Thursday, March 26, 2009

The Cultivators of the Soil

When the new-comers planted themselves on British soil, each group of families united by kinship fixed its home in a separate village or township, to which was given the name of the kindred followed by 'ham' or 'tun,' the first word meaning the home or dwelling, the second the earthen mound which formed the defence of the community. Thus Wokingham is the home of the Wokings, and Wellington the 'tun' of the Wellings. Each man had a homestead of his own, with a strip or strips of arable land in an open field. Beyond the arable land was pasture and wood, common to the whole township, every villager being entitled to drive his cattle or pigs into them according to rules laid down by the whole township.
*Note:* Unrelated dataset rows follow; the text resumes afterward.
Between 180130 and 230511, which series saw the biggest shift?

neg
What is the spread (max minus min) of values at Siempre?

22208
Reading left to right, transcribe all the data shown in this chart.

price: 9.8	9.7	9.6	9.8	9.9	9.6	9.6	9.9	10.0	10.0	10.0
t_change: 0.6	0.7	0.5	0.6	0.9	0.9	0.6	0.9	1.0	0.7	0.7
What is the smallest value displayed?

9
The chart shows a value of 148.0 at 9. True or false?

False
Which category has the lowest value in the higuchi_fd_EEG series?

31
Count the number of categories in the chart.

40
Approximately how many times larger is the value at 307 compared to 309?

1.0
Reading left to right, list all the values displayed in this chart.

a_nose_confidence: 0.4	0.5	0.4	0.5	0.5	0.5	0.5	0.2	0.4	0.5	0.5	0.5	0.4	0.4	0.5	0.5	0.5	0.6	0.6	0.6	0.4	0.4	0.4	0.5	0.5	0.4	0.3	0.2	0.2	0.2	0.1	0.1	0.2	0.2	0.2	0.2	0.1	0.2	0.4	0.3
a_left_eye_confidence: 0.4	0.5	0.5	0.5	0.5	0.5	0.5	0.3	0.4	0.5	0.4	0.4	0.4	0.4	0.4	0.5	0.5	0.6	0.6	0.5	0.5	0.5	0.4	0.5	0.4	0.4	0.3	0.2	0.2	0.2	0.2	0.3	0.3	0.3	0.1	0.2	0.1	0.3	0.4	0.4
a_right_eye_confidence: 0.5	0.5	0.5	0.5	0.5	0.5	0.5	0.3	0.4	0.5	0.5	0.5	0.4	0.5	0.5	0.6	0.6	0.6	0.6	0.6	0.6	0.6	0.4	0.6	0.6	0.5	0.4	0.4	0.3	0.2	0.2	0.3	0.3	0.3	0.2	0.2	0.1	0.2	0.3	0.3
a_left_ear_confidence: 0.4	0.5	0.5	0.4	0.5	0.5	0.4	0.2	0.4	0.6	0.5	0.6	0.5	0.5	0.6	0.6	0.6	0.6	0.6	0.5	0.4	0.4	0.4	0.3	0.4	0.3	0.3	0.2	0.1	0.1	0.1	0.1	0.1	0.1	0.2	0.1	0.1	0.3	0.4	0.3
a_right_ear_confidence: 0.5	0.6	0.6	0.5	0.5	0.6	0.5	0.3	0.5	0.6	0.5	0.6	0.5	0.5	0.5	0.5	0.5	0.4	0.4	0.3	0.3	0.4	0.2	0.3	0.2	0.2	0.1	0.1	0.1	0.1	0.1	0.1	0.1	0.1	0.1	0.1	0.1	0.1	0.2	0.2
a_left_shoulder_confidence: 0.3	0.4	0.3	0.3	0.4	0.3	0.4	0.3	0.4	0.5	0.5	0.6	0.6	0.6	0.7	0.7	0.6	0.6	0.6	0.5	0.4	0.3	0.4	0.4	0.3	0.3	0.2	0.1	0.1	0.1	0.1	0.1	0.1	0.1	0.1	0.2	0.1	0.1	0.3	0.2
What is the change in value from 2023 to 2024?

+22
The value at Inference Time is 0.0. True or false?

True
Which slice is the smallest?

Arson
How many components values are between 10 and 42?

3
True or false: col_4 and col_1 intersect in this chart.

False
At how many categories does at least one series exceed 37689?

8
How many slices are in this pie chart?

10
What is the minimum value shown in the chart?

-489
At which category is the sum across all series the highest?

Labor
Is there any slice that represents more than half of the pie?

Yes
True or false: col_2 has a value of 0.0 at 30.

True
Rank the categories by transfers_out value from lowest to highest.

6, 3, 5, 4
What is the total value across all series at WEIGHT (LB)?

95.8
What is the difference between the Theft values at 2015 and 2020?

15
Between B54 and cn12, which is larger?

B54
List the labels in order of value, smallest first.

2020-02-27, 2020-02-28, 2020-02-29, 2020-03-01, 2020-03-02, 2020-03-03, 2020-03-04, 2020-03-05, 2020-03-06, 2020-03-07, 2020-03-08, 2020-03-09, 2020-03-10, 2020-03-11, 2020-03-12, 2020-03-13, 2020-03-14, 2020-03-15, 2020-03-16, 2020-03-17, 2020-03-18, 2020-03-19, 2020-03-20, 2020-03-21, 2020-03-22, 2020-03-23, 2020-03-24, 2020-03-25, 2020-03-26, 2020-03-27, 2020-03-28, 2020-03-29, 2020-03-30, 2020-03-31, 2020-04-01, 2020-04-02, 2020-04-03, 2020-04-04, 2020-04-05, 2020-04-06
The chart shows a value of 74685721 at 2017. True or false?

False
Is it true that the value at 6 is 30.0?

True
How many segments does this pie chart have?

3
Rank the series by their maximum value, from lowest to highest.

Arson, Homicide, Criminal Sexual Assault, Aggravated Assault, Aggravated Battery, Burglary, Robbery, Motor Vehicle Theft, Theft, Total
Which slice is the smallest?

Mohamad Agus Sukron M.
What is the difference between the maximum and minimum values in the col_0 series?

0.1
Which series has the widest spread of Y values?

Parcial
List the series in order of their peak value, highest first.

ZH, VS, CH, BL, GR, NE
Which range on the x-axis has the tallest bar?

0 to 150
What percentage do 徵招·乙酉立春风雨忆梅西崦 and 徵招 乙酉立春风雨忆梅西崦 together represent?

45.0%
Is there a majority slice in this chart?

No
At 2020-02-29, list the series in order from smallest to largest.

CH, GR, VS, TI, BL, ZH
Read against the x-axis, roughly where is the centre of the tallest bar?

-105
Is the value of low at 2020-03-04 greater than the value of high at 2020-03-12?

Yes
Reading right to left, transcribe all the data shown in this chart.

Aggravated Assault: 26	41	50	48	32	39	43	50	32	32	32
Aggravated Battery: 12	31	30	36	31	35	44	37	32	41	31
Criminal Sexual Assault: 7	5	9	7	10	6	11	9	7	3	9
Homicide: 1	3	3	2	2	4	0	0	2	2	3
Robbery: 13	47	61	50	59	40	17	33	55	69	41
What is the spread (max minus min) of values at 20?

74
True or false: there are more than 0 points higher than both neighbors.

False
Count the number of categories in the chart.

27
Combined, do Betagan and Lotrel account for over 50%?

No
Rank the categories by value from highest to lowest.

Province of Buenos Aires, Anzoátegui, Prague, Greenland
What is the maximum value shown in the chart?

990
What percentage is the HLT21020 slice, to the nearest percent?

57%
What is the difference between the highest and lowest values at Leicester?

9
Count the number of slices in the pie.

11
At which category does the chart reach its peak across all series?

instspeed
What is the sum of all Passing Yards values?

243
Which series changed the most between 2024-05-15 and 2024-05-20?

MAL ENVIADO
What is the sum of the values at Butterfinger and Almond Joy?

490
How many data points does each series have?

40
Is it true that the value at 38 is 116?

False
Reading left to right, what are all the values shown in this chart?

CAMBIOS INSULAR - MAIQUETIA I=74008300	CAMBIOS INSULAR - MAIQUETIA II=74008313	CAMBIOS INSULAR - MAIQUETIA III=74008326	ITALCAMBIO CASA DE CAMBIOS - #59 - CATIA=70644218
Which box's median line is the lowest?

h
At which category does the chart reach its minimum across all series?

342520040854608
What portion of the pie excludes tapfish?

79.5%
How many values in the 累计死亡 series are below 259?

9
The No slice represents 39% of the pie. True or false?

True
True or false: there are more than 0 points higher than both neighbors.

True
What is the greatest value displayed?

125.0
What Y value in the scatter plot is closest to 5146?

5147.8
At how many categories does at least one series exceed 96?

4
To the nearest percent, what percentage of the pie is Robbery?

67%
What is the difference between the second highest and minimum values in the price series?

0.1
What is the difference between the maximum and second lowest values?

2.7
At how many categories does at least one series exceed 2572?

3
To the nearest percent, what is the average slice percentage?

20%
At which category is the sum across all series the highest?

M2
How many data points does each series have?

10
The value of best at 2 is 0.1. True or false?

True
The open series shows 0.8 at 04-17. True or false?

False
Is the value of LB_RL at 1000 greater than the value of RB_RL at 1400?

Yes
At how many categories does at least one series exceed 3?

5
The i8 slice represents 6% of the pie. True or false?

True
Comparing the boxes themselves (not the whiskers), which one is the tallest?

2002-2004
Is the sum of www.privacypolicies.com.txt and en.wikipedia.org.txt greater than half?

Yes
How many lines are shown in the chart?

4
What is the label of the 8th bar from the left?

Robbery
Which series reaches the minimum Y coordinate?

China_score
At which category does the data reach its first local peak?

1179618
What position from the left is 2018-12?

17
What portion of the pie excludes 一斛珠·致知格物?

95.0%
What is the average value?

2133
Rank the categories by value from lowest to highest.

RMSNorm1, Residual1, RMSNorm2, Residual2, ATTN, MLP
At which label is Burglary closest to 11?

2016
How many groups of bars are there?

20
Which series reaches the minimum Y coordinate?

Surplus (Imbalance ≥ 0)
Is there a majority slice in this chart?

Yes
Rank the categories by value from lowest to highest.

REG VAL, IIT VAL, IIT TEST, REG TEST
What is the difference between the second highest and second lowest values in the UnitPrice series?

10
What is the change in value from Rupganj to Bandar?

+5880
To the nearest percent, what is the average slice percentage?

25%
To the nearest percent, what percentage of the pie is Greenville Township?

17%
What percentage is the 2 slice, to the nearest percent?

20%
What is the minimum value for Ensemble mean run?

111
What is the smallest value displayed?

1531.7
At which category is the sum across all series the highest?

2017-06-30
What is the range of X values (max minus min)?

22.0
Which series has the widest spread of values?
The population was divided into Eorls and Ceorls. The Eorl was hereditarily distinguished by birth, and the Ceorl was a simple freeman without any such distinction. How the difference arose we do not know, but we do know that the Eorl had privileges which the Ceorl had not. Below the Ceorls were slaves taken in war or condemned to slavery as criminals. There were also men known as Gesiths, a word which means 'followers,' who were the followers of the chiefs or Ealdormen (Eldermen) who led the conquerors. The Gesiths formed the war-band of the chief. They were probably all of them Eorls, so that though every settler was either an Eorl or a Ceorl, some Eorls were also Gesiths. This war-band of Gesiths was composed of young men who attached themselves to the chief by a tie of personal devotion. It was the highest glory of the Gesith to die to save his chief's life. Of one Gesith it is told that, when he saw a murderer aiming a dagger at his chief, he, not having time to seize the assassin, threw his body between the blow and his chief, and perished rather than allow him to be killed. It was even held to be disgraceful for a Gesith to return from battle alive if his chief had been slain. The word by which the chief was known was Hlaford (Lord), which means a giver of bread, because the Gesiths ate his bread. They not only ate his bread, but they shared in the booty which he brought home. They slept in his hall, and were clothed in the garments woven by his wife and her maidens. A continental writer tells how a body of Gesiths once approached their lord with a petition that he should take a wife, because as long as he remained unmarried there was no one to make new clothes for them or to mend their old ones.